Talk From The Trenches: Correction or Bear Market?

By Ian Stannard
     LONDON (MNI) - Talk From The Trenches: Correction or Bear Market?
     Talk from the Trenches has been on the road, visiting European customers.
We thank our European customers for the great reception and feedback. We very
much enjoyed the insightful discussions.
     Indeed, we are glad to say the reception was far warmer than that received
by other UK delegations to Europe recently.
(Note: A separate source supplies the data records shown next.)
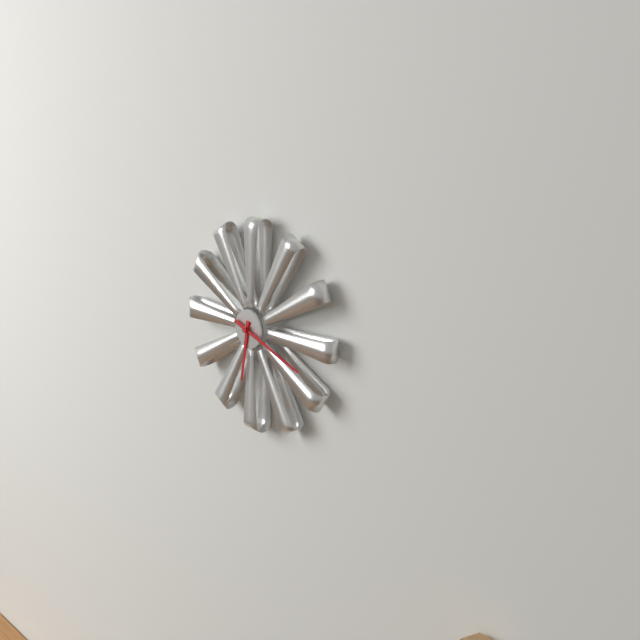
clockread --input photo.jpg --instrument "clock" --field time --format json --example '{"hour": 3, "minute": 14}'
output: {"hour": 6, "minute": 18}
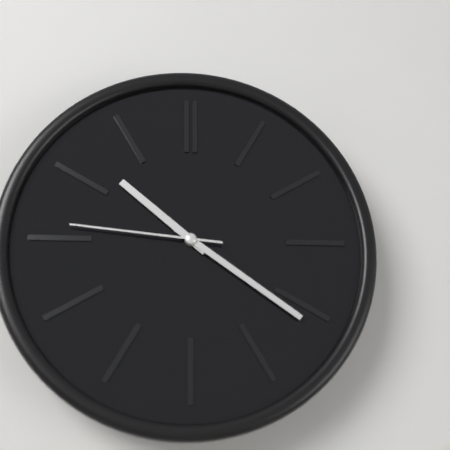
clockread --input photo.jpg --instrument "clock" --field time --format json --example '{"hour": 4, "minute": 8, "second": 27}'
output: {"hour": 10, "minute": 21, "second": 46}
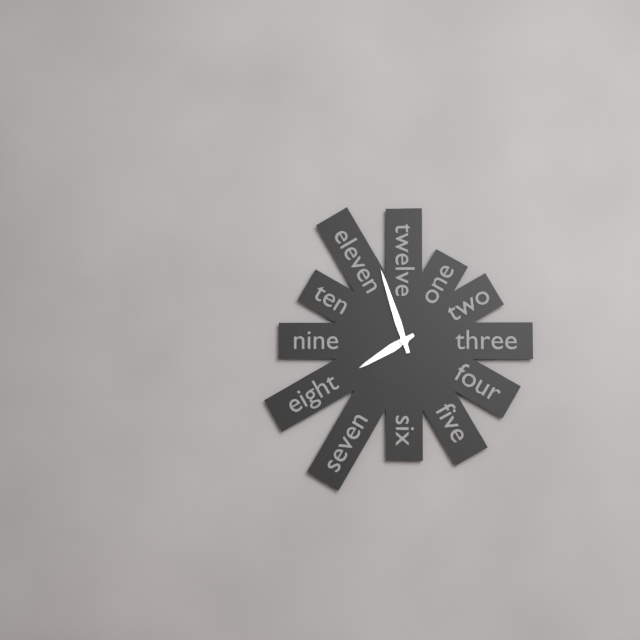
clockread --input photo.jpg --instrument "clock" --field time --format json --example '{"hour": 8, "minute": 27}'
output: {"hour": 7, "minute": 57}
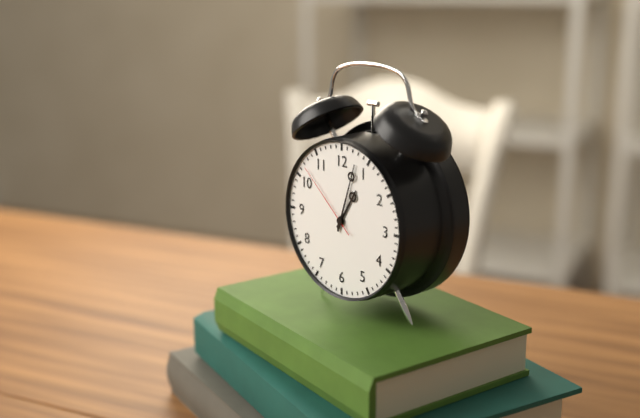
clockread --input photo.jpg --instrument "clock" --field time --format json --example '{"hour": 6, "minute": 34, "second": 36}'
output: {"hour": 1, "minute": 3, "second": 52}
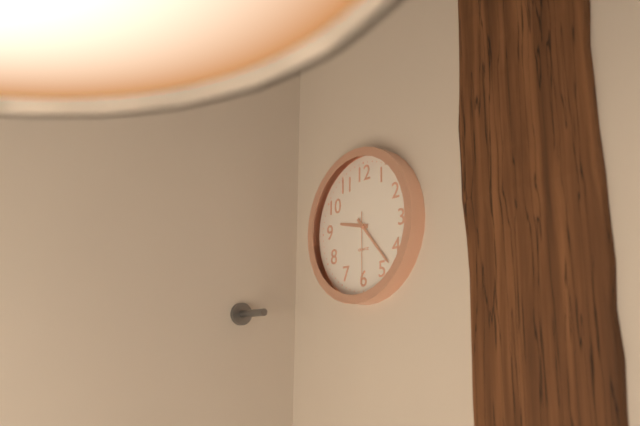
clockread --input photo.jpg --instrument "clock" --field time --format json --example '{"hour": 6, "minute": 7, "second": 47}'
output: {"hour": 9, "minute": 23, "second": 30}
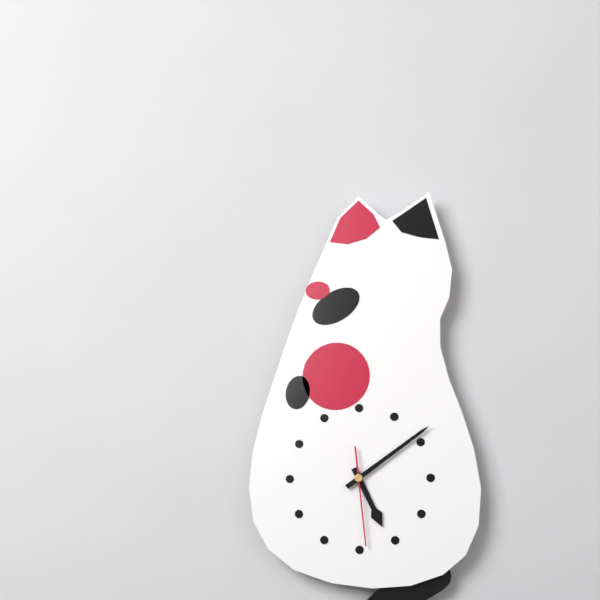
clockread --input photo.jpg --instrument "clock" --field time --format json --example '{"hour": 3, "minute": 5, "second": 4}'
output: {"hour": 5, "minute": 9, "second": 29}
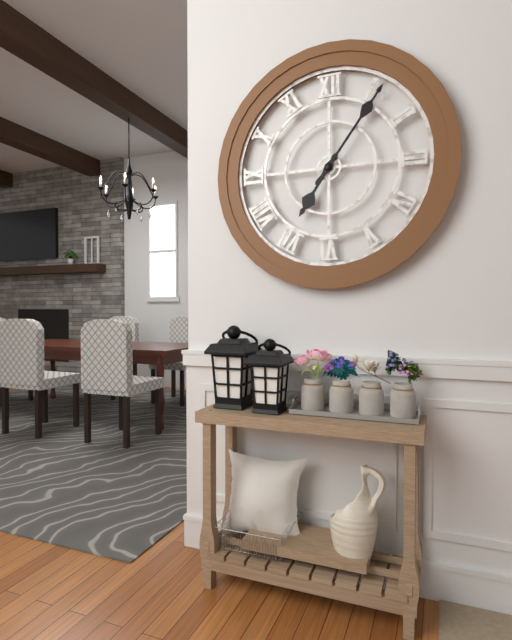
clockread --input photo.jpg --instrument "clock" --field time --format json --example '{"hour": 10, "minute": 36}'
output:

While risk factors were the top
discussion theme, surprisingly little emphasis was placed on Brexit, with
broader global risks the focus.
     One customer framed the debate over the risk environment very succinctly in
our view, with the question "correction or bear market?"
     Cyclical Disconnect
     While last week's sharp SPX decline, generating increased asset market
volatility, has sharpened the focus on global asset market risks, the overall
performance of broad equity indices has masked warning signals that have been
flashing for some time.
     Diverging performance between Consumer Discretionary and Consumer Staples
probably provides one of the clearest examples, with this cyclical equity
performance ratio also decoupling from US Treasuries since October 8th (See MNI
US TSYS: ###POV: CYCLICAL DISCONNECT).
     Risk-Off or Repositioning?
     An outright scaling back of risk or repositioning of portfolios to cope
with a more challenging risk environment was a major theme of discussion on how
to best respond. A shift away from the traditional high beta positions was of
course seen as the first step, but where to invest now was the next question
being posed.
     In a traditional risk-off scenario the USD would be the obvious answer to
the portfolio allocation questions currently being asked. But, given many of the
warning signals being generated are US centric, is the USD the answer?
     One of the key risk factors cited by customers was higher US yields,
particularly at the longer end of the US curve. This together with the
simultaneous sell off in the US equity market could give the impression of US
assets generally losing their appeal. Not such a great scenario for the USD.
     One customer was focusing on specific levels of curve steepness as a
potential tipping point, interesting when viewed in the context of the Fed's
obsession with flattening and the potential of curve inversion signaling a
recession. Could curve steepening be the trigger for a recession via higher
yields?
     The impact of higher long-end yields on the mortgage market is a theme that
has been explored by the team, with convexity hedging by mortgages service
providers seen as having the potential to exacerbate yield moves (TFTT, Oct 12,
2018).
     Global Risk Factors
     However, if risk factors are more global, the USD's traditional role of
attracting support during risk-off bouts is likely to remain intact. In this
regard, the markets attention on China is important.
     China growth concerns given recent data disappointments were a point of
discussion with customers. This is consistent with the historically bearish
outlook for the Chinese economy expressed by participants in the MNI China
Liquidity Survey (See MNI LIQUIDITY SURVEY: PBOC Taps Still Open On Econ
Worries). One customers also cited China NPLs as an ongoing risk factor.
     Interestingly, European yield spread widening, more specifically the BTP-
Bund widening was not cited as much as expected as a global risk factor. While
significant from a local European market perspective, customers did not see this
as challenging to global risk environment.
     Recent MNI analysis from the markets team has highlighted that European
spread widening has tended to reduce European investor outflows (See MNI
ANALYSIS: European Foreign Debt Buying Dries Up When BTP-Bund Spread Widens).
--MNI London Bureau; +44-203-865-3820; email: Ian.Stannard@marketnews.com

To read the full story

Close

Why MNI

MNI is the leading provider

of intelligence and analysis on the Global Fixed Income, Foreign Exchange and Energy markets. We use an innovative combination of real-time analysis, deep fundamental research and journalism to provide unique and actionable insights for traders and investors. Our "All signal, no noise" approach drives an intelligence service that is succinct and timely, which is highly regarded by our time constrained client base.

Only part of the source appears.